Das SG hat im angefochtenen Beschluss diesen Verfahrensgang zutreffend bewertet. Entgegen der Auffassung der Beklagten ist allerdings nicht entscheidend, dass der Kläger zunächst eine unbefristete Rente beantragt hat und eine lediglich befristete Rente anerkannt worden ist (vgl. hierzu Beschluss des Senats vom 11.09.2006 - L 2 R 5387/05 AK-B veröffentlicht in Juris). Der beschriebene Verfahrensgang rechtfertigt es jedoch nicht, der Beklagten die gesamten außergerichtlichen Kosten des Klägers aufzuerlegen. Die Beklagte hat zwar mit dem angefochtenen Bescheid zunächst eine Rentengewährung abgelehnt. Diese Ablehnung erfolgte jedoch nicht deshalb, weil sie unzureichende Ermittlungen durchgeführt hätte, sondern, weil der Kläger eine gutachtliche Untersuchung verweigerte. Deshalb hatte zum Zeitpunkt der Ablehnung die Beklagte keine Kenntnis davon, dass der Kläger auf Grund psychiatrischer Erkrankungen bereits voll erwerbsgemindert war; dies hat sie erst auf Grund der Ermittlungen des SG feststellen können. Damit hat die Beklagte einerseits keinen Anlass zur Klage gegeben, andererseits hat sie durch die Gewährung von - zunächst - Rente wegen Berufsunfähigkeit (nach dem Gutachten von Dr. K.) und - später - Rente wegen voller Erwerbsminderung (nach dem Gutachten nach Aktenlage von PD Dr. H.) der veränderten Beweislage "alsbald" Rechnung getragen. Entgegen der Auffassung des Bevollmächtigten ist die fehlende Krankheitseinsicht des Klägers bei der Entscheidung über die Kostentragungspflicht rechtlich irrelevant; es gibt keinen sachlichen Grund dafür, das - durch mangelnde Krankheitseinsicht des Klägers entstandene - Prozessrisiko kostenmäßig auf die Beklagte zu verlagern.

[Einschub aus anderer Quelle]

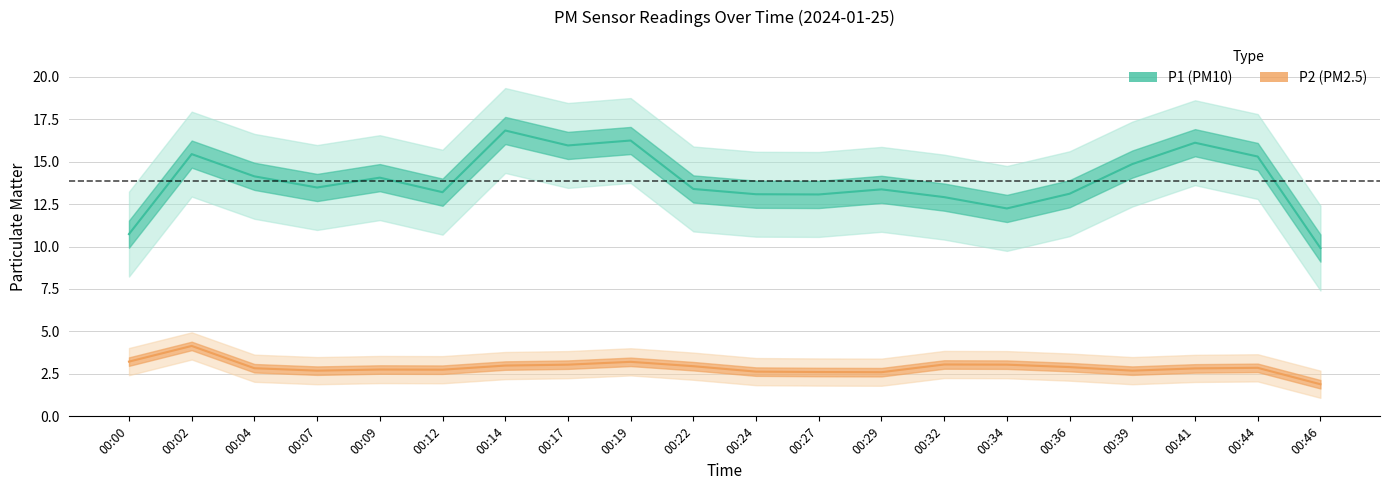

Rank the series by their maximum value, from highest to lowest.

P1, P2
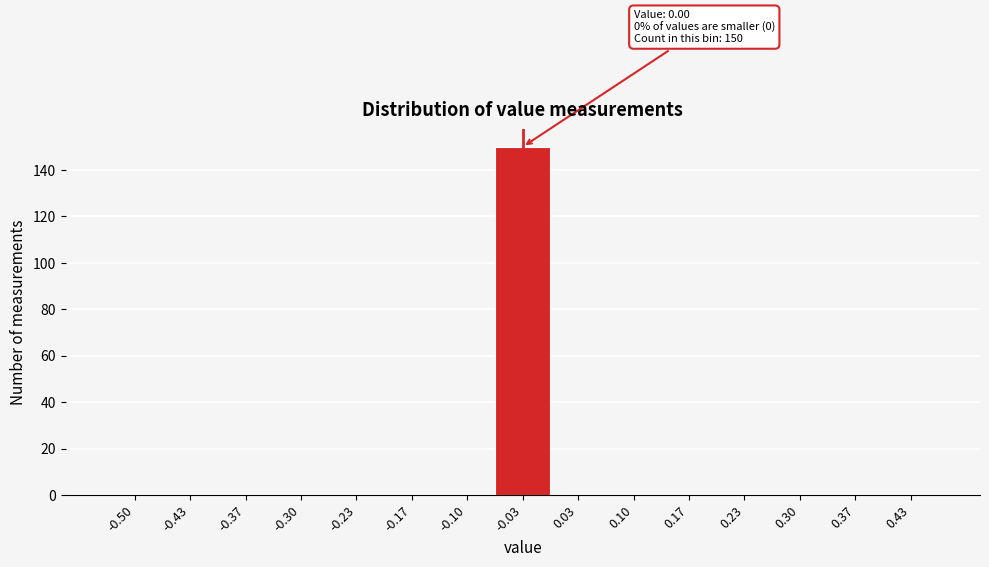

The value at 0.17 is 51. True or false?

False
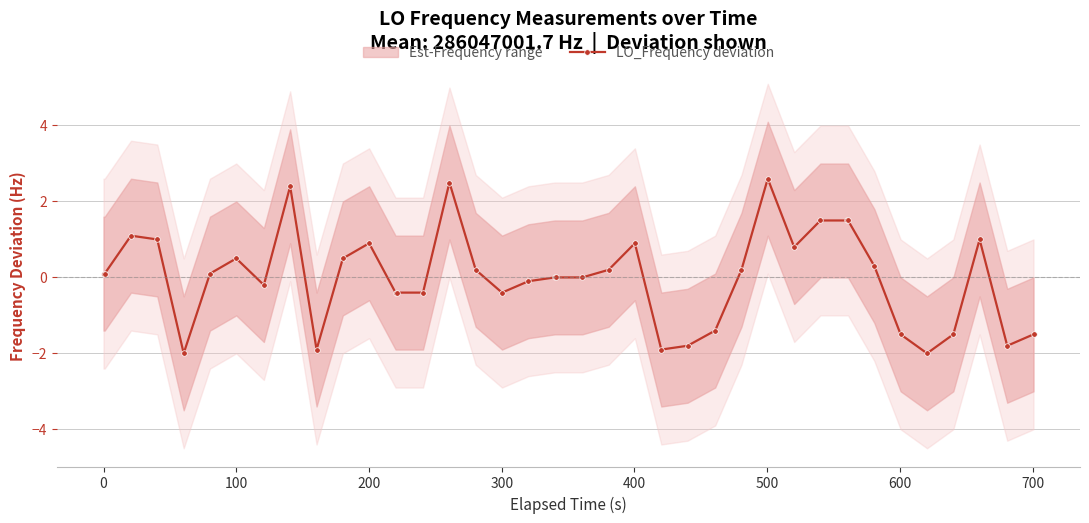

Is this an area chart (filled region under the line)?

No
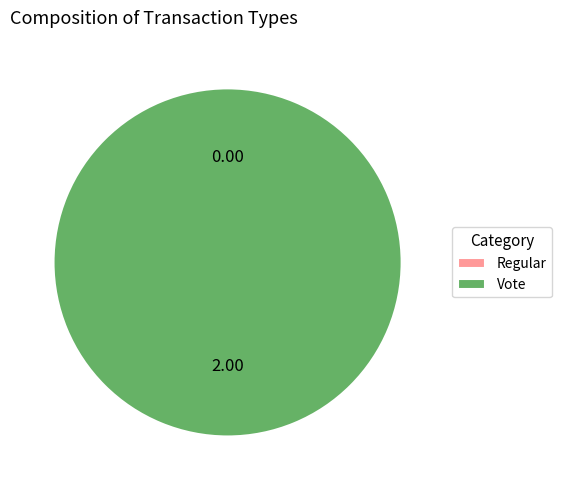

How many slices are in this pie chart?

2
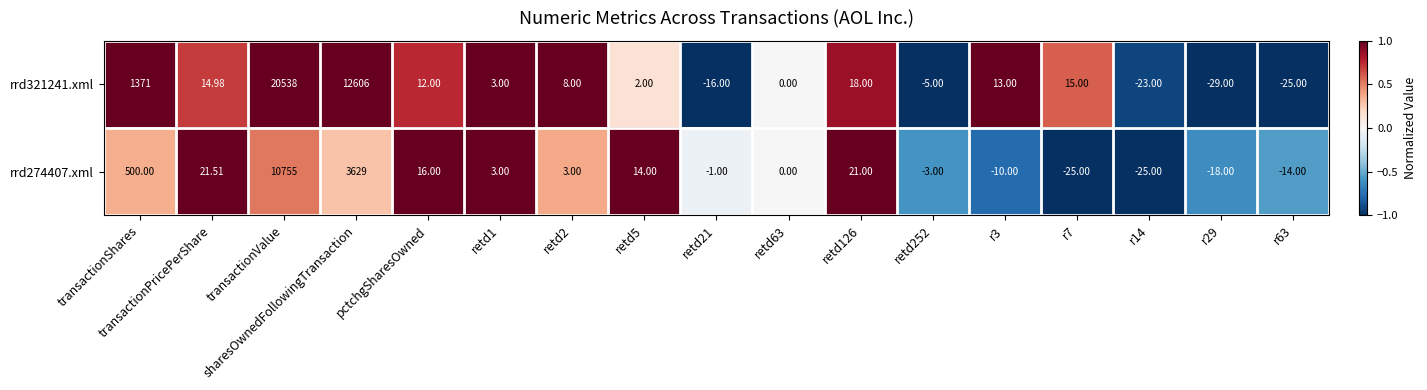

Where is rrd274407.xml nearest to the value 5365?

sharesOwnedFollowingTransaction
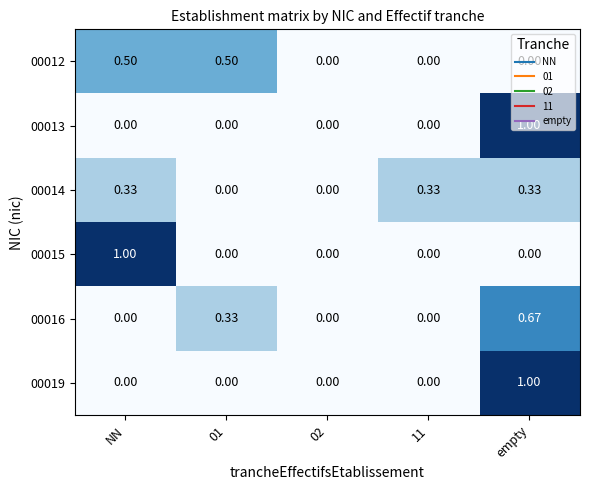

At which label does 00015 reach its peak?

NN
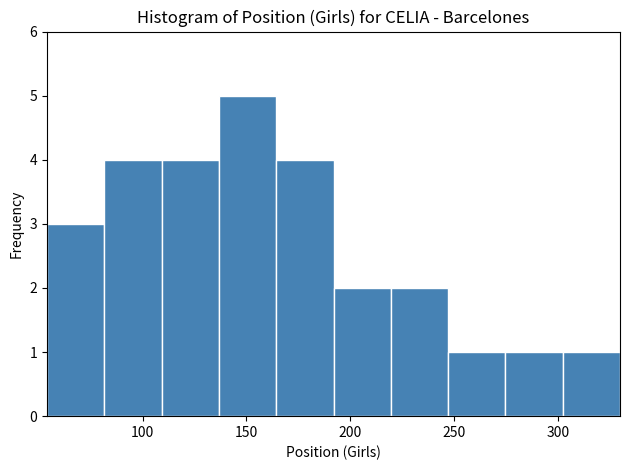

Reading left to right, transcribe this chart: for each bar, give the range it covers on the x-axis and its height. Neither the bar edges nor the heights are printed on the chart, so give them approximately, as read against the axes.

55 to 80: 3
80 to 110: 4
110 to 135: 4
135 to 165: 5
165 to 190: 4
190 to 220: 2
220 to 245: 2
245 to 275: 1
275 to 300: 1
300 to 330: 1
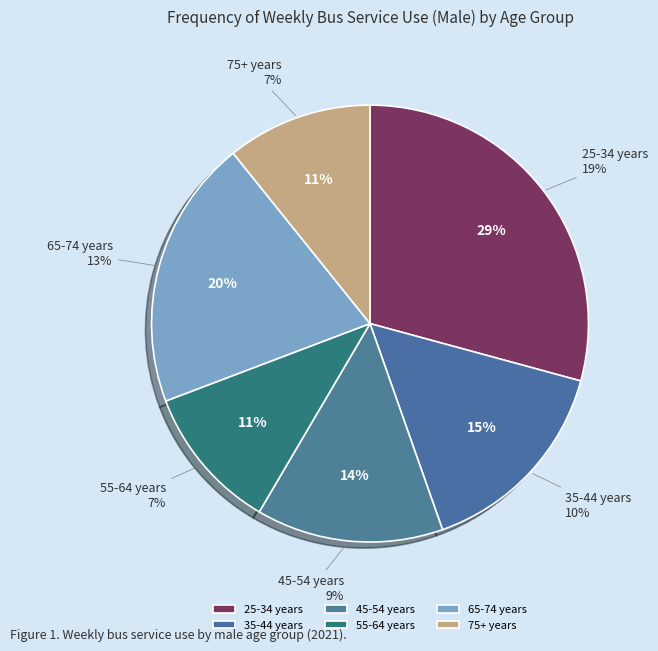

What is the smallest slice in the pie chart?

55 - 64 years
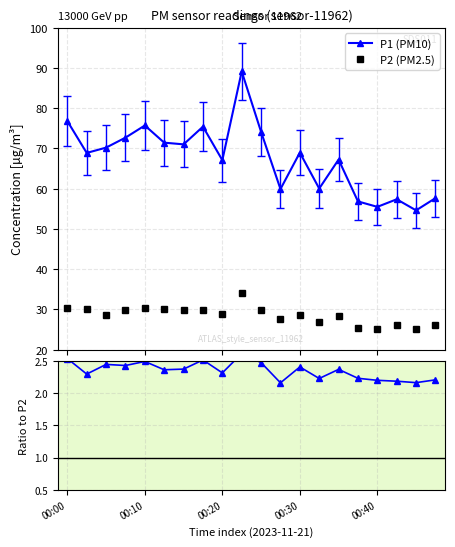

What is the average value of the P2 (PM2.5) series?

28.6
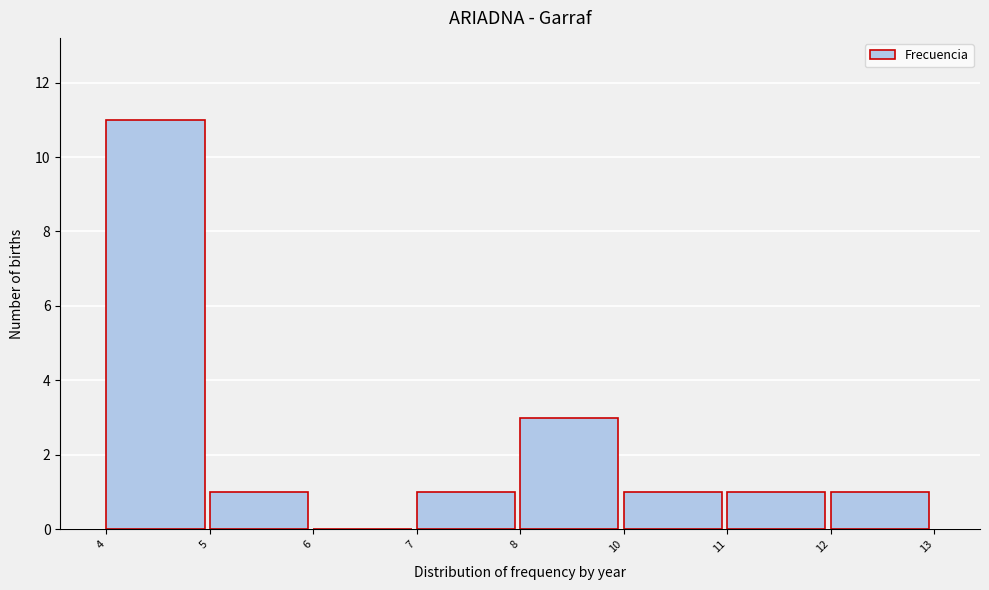

Reading right to left, transcribe all the data shown in this chart.

12=1	11=1	10=1	8=3	7=1	6=0	5=1	4=11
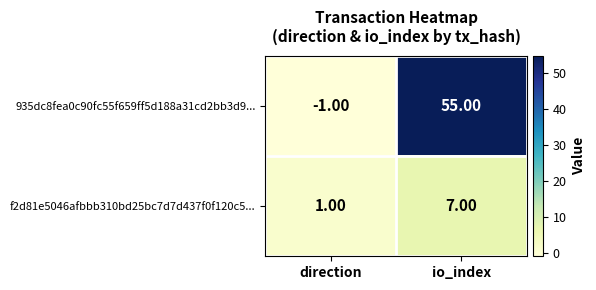

At which category is the sum across all series the highest?

io_index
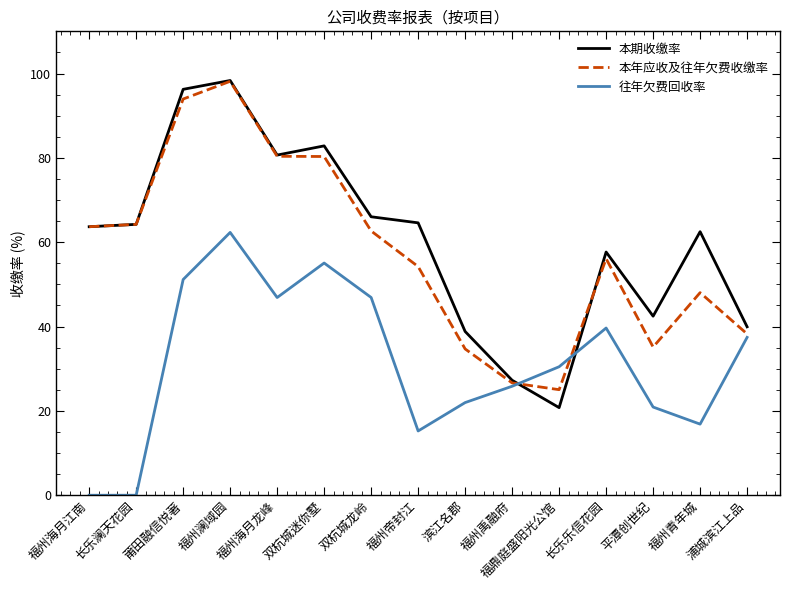

Is this an area chart (filled region under the line)?

No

Im Hinblick darauf, dass nur der Kläger Beschwerde eingelegt hat, verbleibt es bei der vom SG getroffenen Entscheidung.

Die Kostenentscheidung hinsichtlich des Beschwerdeverfahrens beruht auf der entsprechenden Anwendung des § 193 SGG.

Dieser Beschluss ist unanfechtbar (§ 177 SGG).